Here's some good video out of Bristol, England from last week that I came across over at neurobonkers. This is a crowd sourced collection of video shot on the night that months of community resentment at the opening of a Tesco shop exploded into an open rebellion against the corporate chain and the police. The night began with a heavy police presence entering the St Pauls and Stokes Croft area to remove a protest outside of the Tesco, and to raid Telepathic Heights, a squatted building, occupied across the street from the shop.
From the Bristol Anarchist Federation's write-up on the night's events:
The blocking of road by the police and the news that Telepathic Heights was threatened and that the Tesco protest had been forcibly broken up meant it wasn’t long before a substantial crowd had gathered. The crowd became more and more angry as police refused to give justification for their presence, pushing or hitting anyone who got close to their lines. The increased tension of recent months, which has built up as austerity measures begin to kick in and the community of Stokes Croft and St Pauls feel ever more ignored and marginalised, had found a focal point and personification in the belligerence of the police. All it took was for someone to tip over a glass recycling bin.While it received a good trashing, it's still business as usual in Bristol, and Tesco, the world's second largest retail profit operation (after Walmart), plans to reopen the shop on the 28th of April. Bristol anarchist Ian Bone also reports that at least two people arrested are facing serious charges from last week's ruckus, and that more arrests of the Tesco resisters are likely.

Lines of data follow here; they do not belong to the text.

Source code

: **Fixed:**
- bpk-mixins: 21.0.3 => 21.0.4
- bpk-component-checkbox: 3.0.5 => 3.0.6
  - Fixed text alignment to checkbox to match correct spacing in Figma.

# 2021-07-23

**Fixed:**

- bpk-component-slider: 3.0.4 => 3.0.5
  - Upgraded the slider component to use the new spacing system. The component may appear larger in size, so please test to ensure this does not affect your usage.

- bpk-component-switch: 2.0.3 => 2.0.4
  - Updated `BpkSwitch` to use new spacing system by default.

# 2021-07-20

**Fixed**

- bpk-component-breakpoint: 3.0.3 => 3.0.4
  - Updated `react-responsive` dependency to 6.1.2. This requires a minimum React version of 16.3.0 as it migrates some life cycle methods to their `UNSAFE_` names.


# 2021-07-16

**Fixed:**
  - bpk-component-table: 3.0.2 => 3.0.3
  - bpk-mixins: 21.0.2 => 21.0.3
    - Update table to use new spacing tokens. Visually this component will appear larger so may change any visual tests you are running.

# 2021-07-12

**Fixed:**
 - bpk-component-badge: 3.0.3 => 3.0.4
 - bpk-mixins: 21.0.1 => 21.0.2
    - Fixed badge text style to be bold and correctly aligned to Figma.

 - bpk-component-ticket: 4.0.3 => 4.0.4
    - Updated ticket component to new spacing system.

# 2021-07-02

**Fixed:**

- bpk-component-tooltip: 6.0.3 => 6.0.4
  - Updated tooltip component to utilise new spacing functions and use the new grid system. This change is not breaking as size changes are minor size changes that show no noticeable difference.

The anti-police/anti-Tesco battle was the biggest explosion of discontent in riotous form in over 30 years in Bristol, and following on the heals of the 30th anniversary of the massive anti-police riot in Brixton. While last week's riot in Bristol wasn't anywhere near the scale of the anti-police rebellion in Brixton back in '81, both were responses to police provocation, and in Brixton it was Operation Swamp 81 that pushed the community to act. Swamp 81 was a massive stop and search operation, a police tactic in England that relies almost entirely on racial profiling but is justified under an officer's mere "suspicion" that a law has been broken, not all too different from the justification given by Maricopa County sheriff's office deputies during the "crime suppression" immigrant round-ups in Latino neighborhoods across the valley. As intended by police, Swamp 81 made a big impact in a five day span, 950 people were stopped and searched, in the largely black community. As outrage over the police presence peaked, it was the police's treatment of a young man who was mortally wounded, that sparked the massive riots that lasted for two days, seeing 82 arrests, over a hundred buildings damaged, and 279 coppers injured.
I came across the second and third videos at "History is made at Night," an interesting blog focused on the intersection of music, dance, and politics. There was a post dedicated to the different songs dedicated to the Brixton revolt on the 30th anniversary a couple of weeks back. "Insurrection" by Hiatus is a tribute to the UK dub reggae classic "The Great Insurrection" by Linton Kwesi Johnson. I've included both videos because I think they both deserve a viewing.
I'm not posting these to romanticize the riots, clearly Brixton suffered for many more years from grinding poverty and racism from the police. Nor have the police ceased the use of "stop and search" as a tactic, just last year the UK Equality and Human Rights Commission reported that it was still broadly applied to primarily Asian and black residents:
The Commission said its analysis showed that if black people were stopped and searched at the same rate as white people - there would have been around 25,000 searches - instead there were more than 170,000.
Several police forces have increased their use of stop and search against ethnic minorities, with black people being stopped and searched at least six times the rate of white people, the commission said.
Asian people were about twice as likely to be stopped as whites.
London had by far the highest rates of stops with 183 out of 1,000 black people searched.
Similarly, the police have not learned a lesson from the events last week in Bristol, if anything they're likely to increase their presence and patrols. No, the reason I find these ruptures are worth celebrating isn't simply because they are riotous, but rather that those in the streets are acting against the authorities without delegation or representation. This is not always a default position in moments of conflict with the authorities, more often there is a political compromise negotiated by a friendly face, who may come in the form of a "community relations" cop, a professional activist from an organization in the community, or a local politician who allies themselves with the plight of people on the bottom of the ladder.
To look at our situation in the valley, just imagine if, instead of another Circle K opening in a neighborhood, people rallied against the junk food hawking corporate chain by using a number of different tactics to stop it from opening. Or what if the next time Maricopa County Sheriff Arpaio calls for another immigrant "crime suppression" sweep, the people take to the streets against the power of the police. For the first time in many of our lives, we would have done more to create the space needed to struggle for a free society than any political hack, from either the Left or the Right, could offer through a compromise with those in power.